Lacroix s'exprimait lors d'une conférence de presse conjointement animée, jeudi à Kinshasa, avec le directeur général de l'Organisation mondiale de la santé (OMS), Tedros Adhanom Ghebreyesus.
"Il faut un engagement régional contre ADF" à Beni, sinon "les chances" d'en découdre sont "très faibles" a déclaré à Kinshasa Jean -Pierre Lacroix.
Les deux responsables étaient en mission, depuis lundi en RDC, pour évaluer la riposte contre la dixième épidémie d'Ebola qui s’est déclarée depuis début août dernier.
Le responsble onusien a affirmé que l'organisation n'excluait pas la possibilité de négocier avec les groupes armés pour restaurer la paix dans l'est de la RDC, après plus de deux décennies de conflit armé.
"Dans toute confrontation, il faut avoir l’esprit ouvert. Il ya une palette de possibilité. Si un dialogue est possible, pourquoi pas ? Il est moins douloureux que la confrontation. Il faut garder l’esprit ouvert et envisager toutes les possibilités", a soutenu Lacroix.
Pour sa part, le DG de l'OMS a fait état de "signaux positifs" dans la riposte contre l'épidémie d'Ebola qui sévit dans les provinces du Nord - Kivu et de l'Ituri, et qui a déjà fait 191 morts, selon un dernier bilan.
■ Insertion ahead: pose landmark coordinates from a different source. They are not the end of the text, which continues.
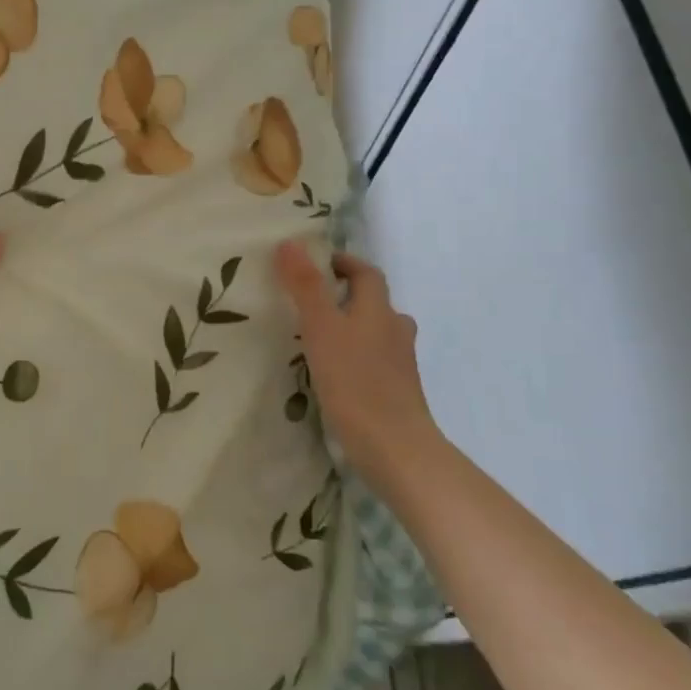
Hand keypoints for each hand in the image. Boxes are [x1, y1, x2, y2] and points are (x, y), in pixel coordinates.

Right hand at [274, 239, 444, 471]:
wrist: (395, 447)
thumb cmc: (355, 381)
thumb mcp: (321, 328)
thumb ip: (306, 287)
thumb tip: (291, 242)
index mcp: (378, 310)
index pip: (366, 273)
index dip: (344, 263)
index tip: (316, 263)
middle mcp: (394, 331)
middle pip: (374, 303)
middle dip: (346, 296)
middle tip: (310, 301)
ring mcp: (399, 364)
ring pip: (376, 333)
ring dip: (352, 328)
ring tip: (319, 337)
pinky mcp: (396, 391)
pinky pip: (374, 361)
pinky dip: (356, 357)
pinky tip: (334, 373)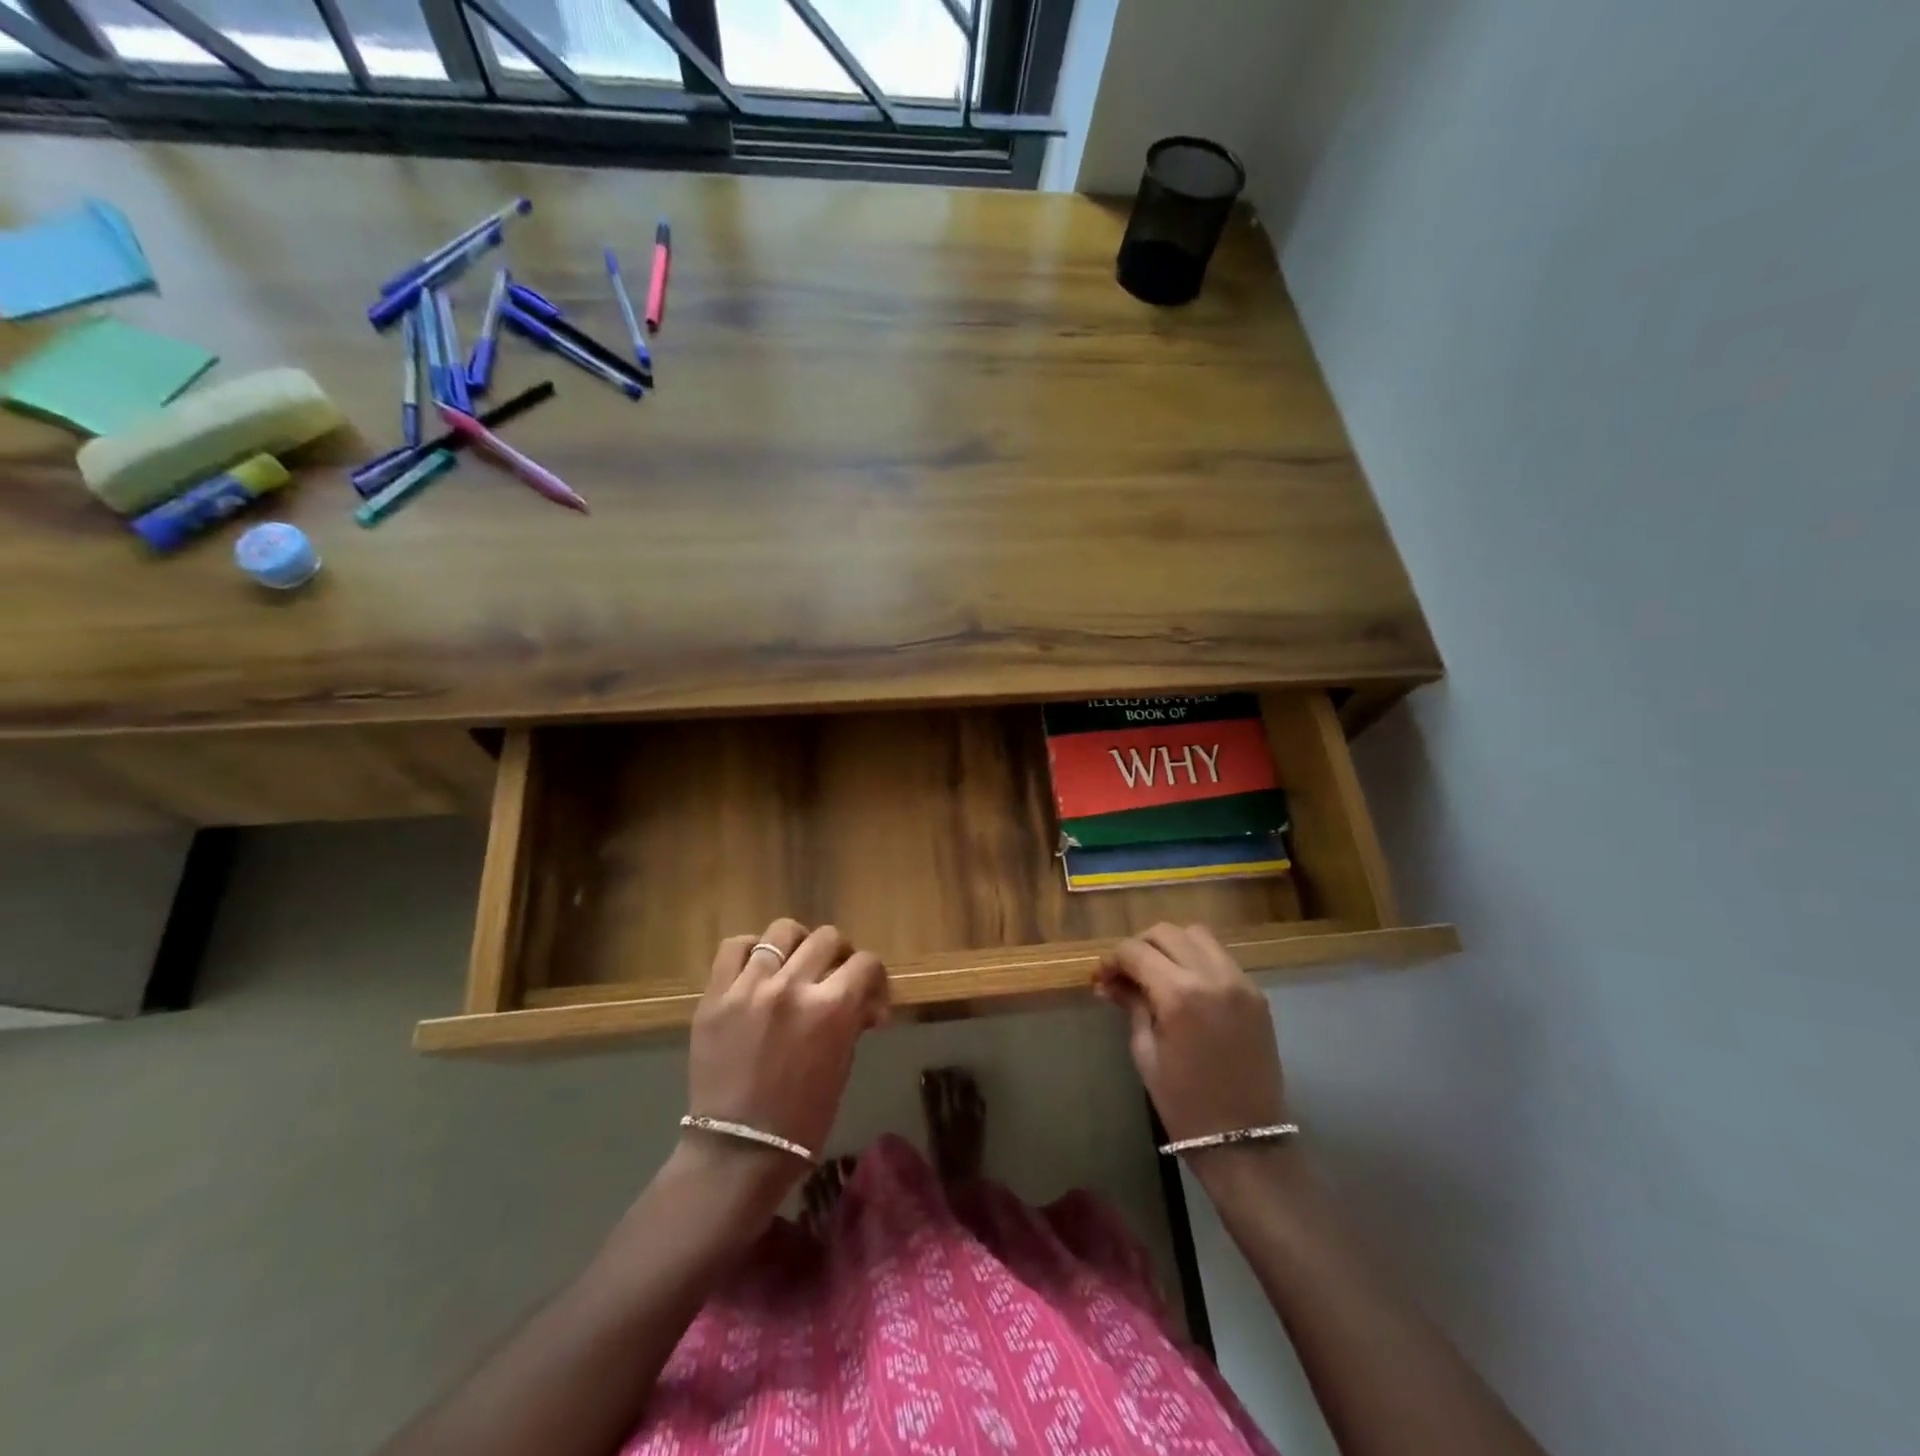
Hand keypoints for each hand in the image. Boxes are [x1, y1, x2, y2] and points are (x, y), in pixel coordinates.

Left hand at [685, 919, 889, 1191]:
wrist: (738, 1152)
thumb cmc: (802, 1119)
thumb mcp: (842, 1066)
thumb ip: (852, 1021)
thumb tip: (866, 1002)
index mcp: (831, 1009)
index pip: (866, 962)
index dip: (873, 974)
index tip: (869, 991)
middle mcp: (793, 987)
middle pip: (827, 938)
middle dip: (839, 955)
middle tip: (832, 976)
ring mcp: (750, 987)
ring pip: (782, 931)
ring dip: (797, 944)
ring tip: (793, 965)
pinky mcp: (716, 995)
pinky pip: (734, 947)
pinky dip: (750, 950)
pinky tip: (757, 967)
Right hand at [1096, 923, 1288, 1143]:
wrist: (1245, 1141)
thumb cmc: (1185, 1104)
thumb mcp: (1146, 1053)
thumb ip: (1131, 1006)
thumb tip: (1109, 982)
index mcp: (1180, 994)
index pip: (1136, 951)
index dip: (1113, 960)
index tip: (1102, 978)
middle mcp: (1213, 977)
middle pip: (1167, 933)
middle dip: (1140, 946)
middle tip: (1126, 973)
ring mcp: (1240, 982)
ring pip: (1197, 936)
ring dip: (1171, 945)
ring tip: (1156, 972)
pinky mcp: (1256, 994)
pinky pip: (1220, 957)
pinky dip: (1197, 959)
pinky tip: (1185, 984)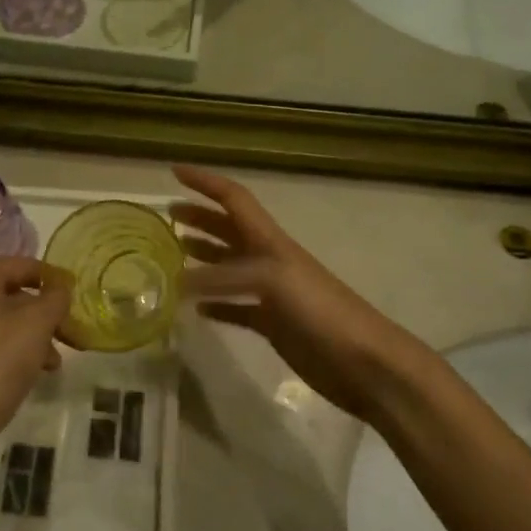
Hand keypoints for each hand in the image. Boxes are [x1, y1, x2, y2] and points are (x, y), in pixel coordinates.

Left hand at [0, 259, 74, 453]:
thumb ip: (55, 298)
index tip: (77, 299)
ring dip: (29, 336)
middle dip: (42, 316)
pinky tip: (28, 373)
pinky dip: (6, 350)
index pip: (23, 266)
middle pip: (9, 294)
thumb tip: (61, 287)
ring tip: (52, 364)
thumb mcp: (37, 325)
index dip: (55, 281)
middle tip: (70, 336)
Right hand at [171, 165, 429, 420]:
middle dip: (199, 218)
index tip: (174, 171)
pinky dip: (215, 305)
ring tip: (172, 255)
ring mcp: (271, 294)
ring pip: (228, 268)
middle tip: (166, 216)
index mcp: (270, 240)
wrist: (363, 360)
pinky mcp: (272, 325)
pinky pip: (236, 309)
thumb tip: (178, 282)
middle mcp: (268, 260)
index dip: (205, 182)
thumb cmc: (320, 309)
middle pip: (228, 230)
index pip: (233, 199)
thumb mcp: (272, 281)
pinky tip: (195, 309)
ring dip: (203, 257)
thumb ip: (224, 277)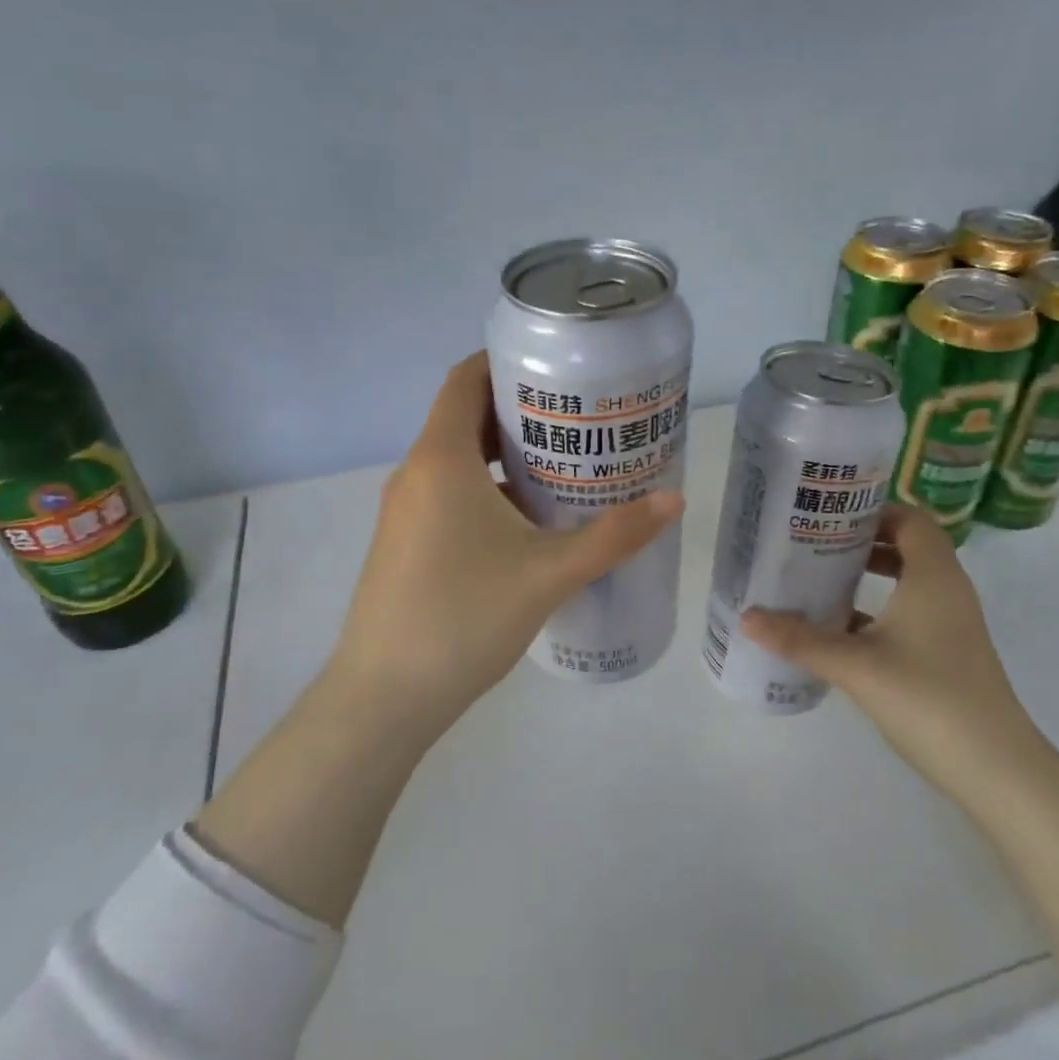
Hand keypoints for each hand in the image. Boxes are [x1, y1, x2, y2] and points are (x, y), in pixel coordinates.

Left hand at [329, 352, 683, 725]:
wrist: (384, 697)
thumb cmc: (464, 617)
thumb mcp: (549, 573)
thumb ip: (614, 535)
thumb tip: (674, 500)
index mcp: (441, 458)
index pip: (466, 378)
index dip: (507, 362)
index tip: (557, 368)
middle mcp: (416, 472)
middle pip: (466, 416)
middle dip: (519, 411)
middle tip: (578, 418)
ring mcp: (405, 510)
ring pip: (457, 460)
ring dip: (504, 455)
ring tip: (564, 464)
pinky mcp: (405, 542)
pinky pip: (448, 493)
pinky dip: (487, 489)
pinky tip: (529, 521)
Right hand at [740, 505, 1044, 798]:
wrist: (996, 769)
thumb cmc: (929, 698)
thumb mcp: (856, 665)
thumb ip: (800, 639)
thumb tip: (747, 618)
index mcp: (933, 576)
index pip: (909, 518)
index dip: (871, 510)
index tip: (828, 516)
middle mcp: (947, 591)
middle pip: (906, 546)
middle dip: (861, 541)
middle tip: (814, 542)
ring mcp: (950, 624)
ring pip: (907, 581)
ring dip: (868, 575)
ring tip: (820, 578)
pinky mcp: (946, 653)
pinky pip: (908, 612)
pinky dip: (876, 608)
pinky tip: (838, 628)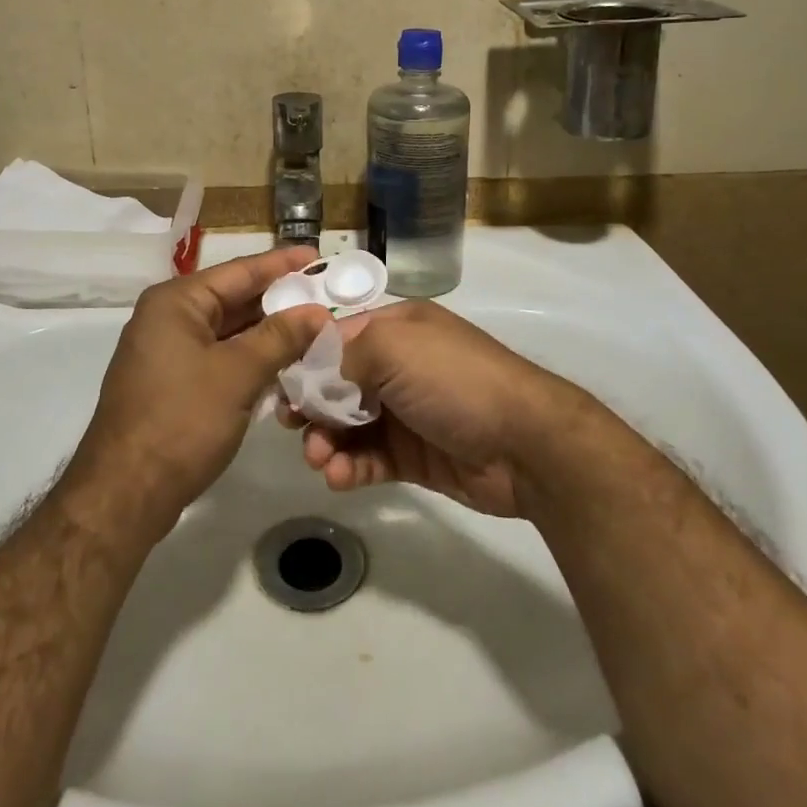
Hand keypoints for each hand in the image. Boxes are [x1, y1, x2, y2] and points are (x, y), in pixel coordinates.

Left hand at [67, 248, 329, 538]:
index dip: (282, 264)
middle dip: (280, 300)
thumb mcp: (238, 374)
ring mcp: (168, 352)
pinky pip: (220, 357)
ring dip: (269, 332)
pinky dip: (251, 357)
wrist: (125, 494)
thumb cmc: (181, 421)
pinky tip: (286, 363)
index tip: (319, 257)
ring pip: (229, 331)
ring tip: (315, 327)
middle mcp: (169, 318)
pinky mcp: (173, 383)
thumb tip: (317, 313)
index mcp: (177, 302)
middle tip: (326, 295)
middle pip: (234, 298)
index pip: (240, 271)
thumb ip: (280, 338)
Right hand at [280, 301, 583, 516]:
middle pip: (338, 383)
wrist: (526, 444)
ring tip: (320, 460)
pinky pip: (370, 459)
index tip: (280, 384)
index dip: (306, 359)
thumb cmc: (455, 380)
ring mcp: (407, 413)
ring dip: (327, 441)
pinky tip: (340, 477)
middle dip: (312, 404)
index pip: (337, 337)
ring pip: (349, 425)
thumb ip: (344, 356)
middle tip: (293, 426)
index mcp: (397, 329)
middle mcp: (399, 366)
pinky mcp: (414, 457)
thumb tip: (314, 378)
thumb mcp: (394, 347)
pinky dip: (350, 467)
"Ce qui me rassure, quand je vais sur-place, c’est que je ne vois pas la peur parmi la population. Et il y a un engagement fort de la part du Gouvernement. Nous avons un bon appui des bailleurs de fonds. Nous avons les vaccins, les traitements et le matériel nécessaires pour endiguer la maladie à virus Ebola", a déclaré Adhanom.
"Nous avons su stopper la propagation de l'épidémie dans plusieurs localités de la région, nous apercevons l'espoir dans le cadre de cette riposte. Mais un seul nouveau cas peut créer une autre situation difficile", a-t-il ajouté, affirmant que cette épidémie, "ne sera pas un obstacle pour les élections" prévues le 23 décembre prochain.
Avant de quitter le sol congolais, jeudi soir, les deux responsables onusiens prévoient de rencontrer le président sortant Joseph Kabila.
Mardi, ils avaient rencontré, notamment, plusieurs autorités congolaises, dont le premier ministre Bruni Tshibala, avant de se rendre dans le territoire de Beni (est) fief de l'ADF et actuel épicentre de l'épidémie mortelle Ebola.